## Exercise instructions:
Type the records out again in full, exactly.

## Extracted page text data:

------

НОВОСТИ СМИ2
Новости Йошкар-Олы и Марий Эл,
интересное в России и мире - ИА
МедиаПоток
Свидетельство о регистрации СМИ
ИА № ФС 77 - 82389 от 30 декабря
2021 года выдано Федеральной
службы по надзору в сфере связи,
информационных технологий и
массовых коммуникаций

------

## Response:
НОВОСТИ СМИ2
Новости Йошкар-Олы и Марий Эл,
интересное в России и мире - ИА
МедиаПоток
Свидетельство о регистрации СМИ
ИА № ФС 77 - 82389 от 30 декабря
2021 года выдано Федеральной
службы по надзору в сфере связи,
информационных технологий и
массовых коммуникаций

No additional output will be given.